He stared, incapable of saying anything. The room was filled with the sound of her crying, more softly now, and it occurred to him to ask her why the hell she was crying. It occurred to him to ask her to repeat what she’d said, he’d heard it wrong—
on Saturday you were cooling it off.
It occurred to him to ask her to die. To get lost. To
fuck
off.

“I thought you were taking a break,” he said stupidly. It sounded flat. He was flat. He was one-dimensional. A stick man.

She nodded. “He came over Sunday night. He said he didn’t—” She wiped her eyes on the towel, looking up for the first time, although not at Richie yet. She looked at the opposite wall, something in the tone of his voice making her feel safe.

“Didn’t what?” he screamed.

“Don’t
yell
at me!”

They stood, separated by a room and a host of options. Neither spoke. Richie’s mind tried to grasp
Jennifer’s marrying someone they said she would it was a joke how could she marry someone she was his what the hell do I say—”

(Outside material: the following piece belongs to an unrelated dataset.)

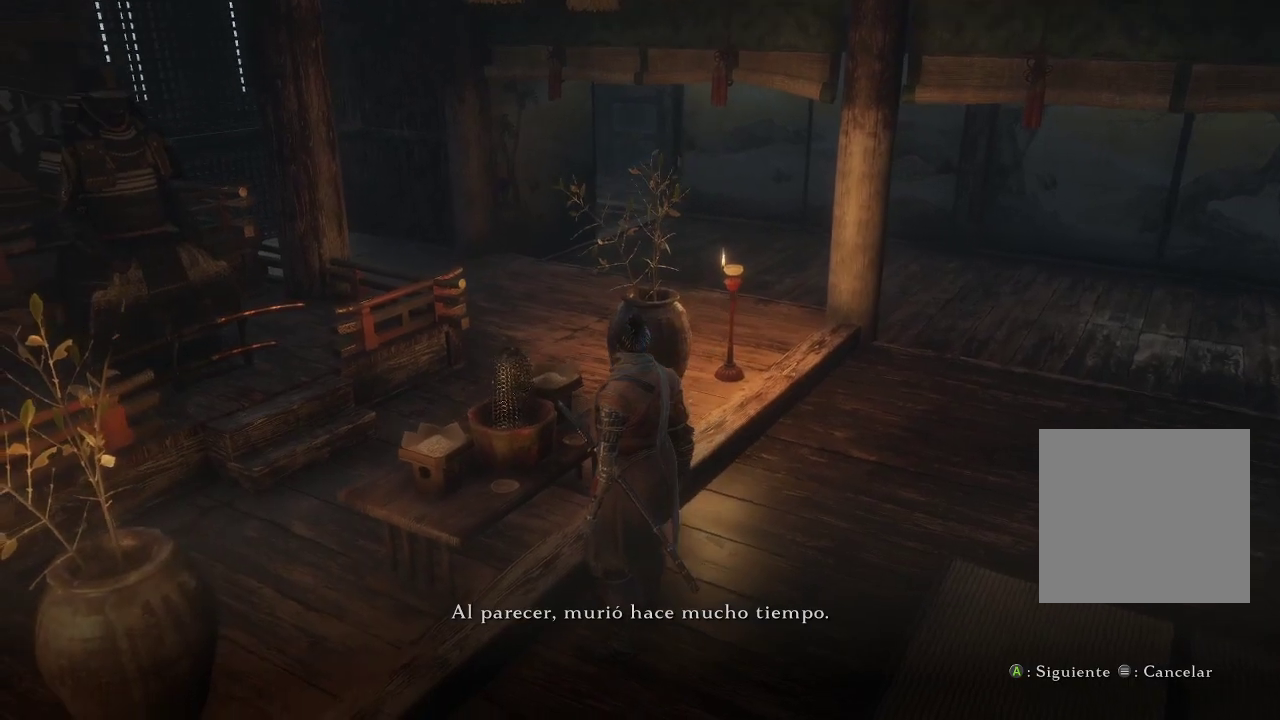
{"buttons": [], "left_stick": "center", "right_stick": "left", "events": []}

He had no idea what to say, but they both stood there, motionless and dumb, and before he could stop it, he asked the last question he wanted the answer to, tried to stop himself and still asked it anyway.

“Are you going to marry him?”

Jennifer wiped her nose needlessly. She stared at the floor, and said nothing. His eyes widened and he raised an eyebrow, willing her to answer. But she didn’t.

She was.

“Well,” he said softly, “congratulations.” Then he laughed.

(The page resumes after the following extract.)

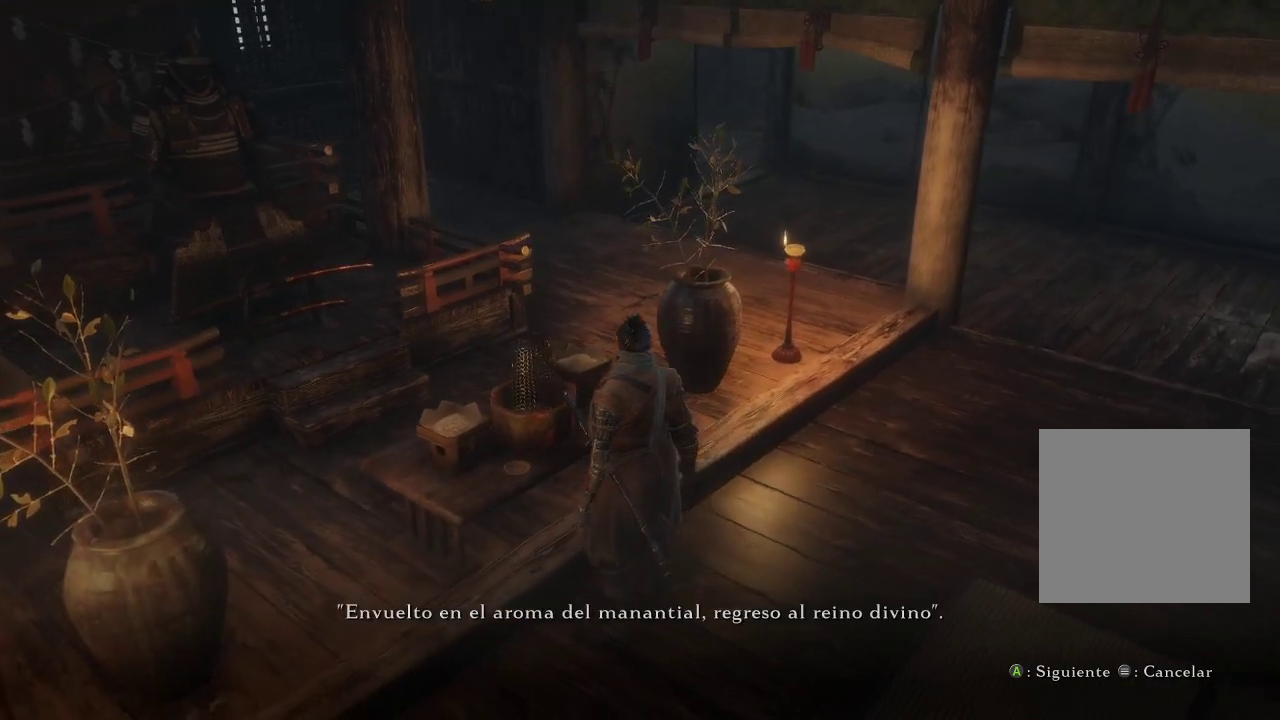
{"buttons": [], "left_stick": "center", "right_stick": "left", "events": []}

She looked sharply at him. “I haven’t
decided,”
she screamed at him.

When he finally moved, his body responded as though on a five-second delay. He spun around too fast, his head light, and went and got his glass of wine. His heart thudded in his chest, but it was dull, like an ache. “Well, let me make it easy for you. I don’t care what you do. That’s what you wanted me to say, right? You wanted me to say it was okay. It is. I don’t care.”

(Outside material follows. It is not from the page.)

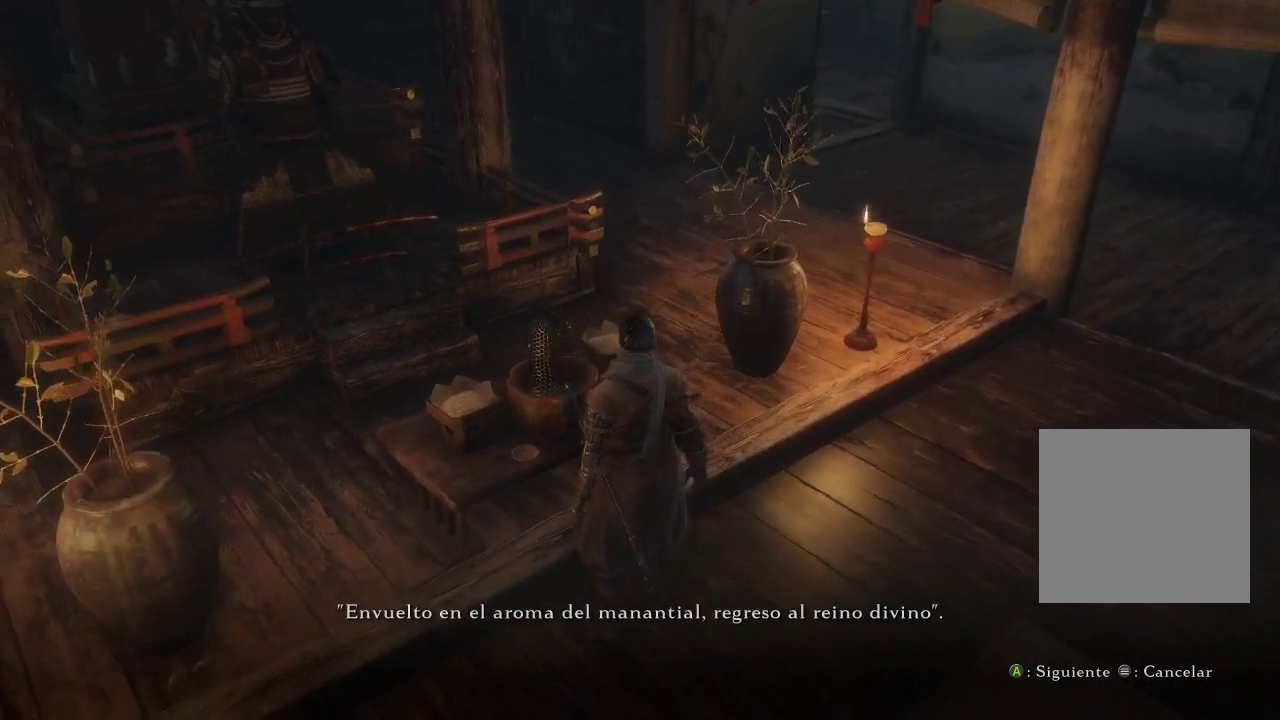
{"buttons": [], "left_stick": "center", "right_stick": "left", "events": []}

He sat at the table and glared at her, tried to pretend it wasn’t a glare. She looked around the room, the candles burning, the flowers.

He shook his head, “I wanted to get laid,” he said. “Pardon me.”

She closed her eyes and sighed heavily, put-upon; that sound was also familiar, the patented Jennifer’s-had-enough sound. Fuckin’ princess. “Don’t do this,” she said.
Took the words right out of my mouth.

He downed the wine in his glass. He stood up and went into the kitchen and came back with the bottle Jennifer had brought. He opened it with the same jerking motions with which he had opened the first. “So when’s the happy day?” he snarled. “Am I invited?” She wiped her nose again with the paper towel and then went to the hall. “Come back. Let’s toast the
union.”

Jennifer crossed her arms over her chest and stood framed in the doorway between the hall and the living room. She screamed at him, her body leaning toward him.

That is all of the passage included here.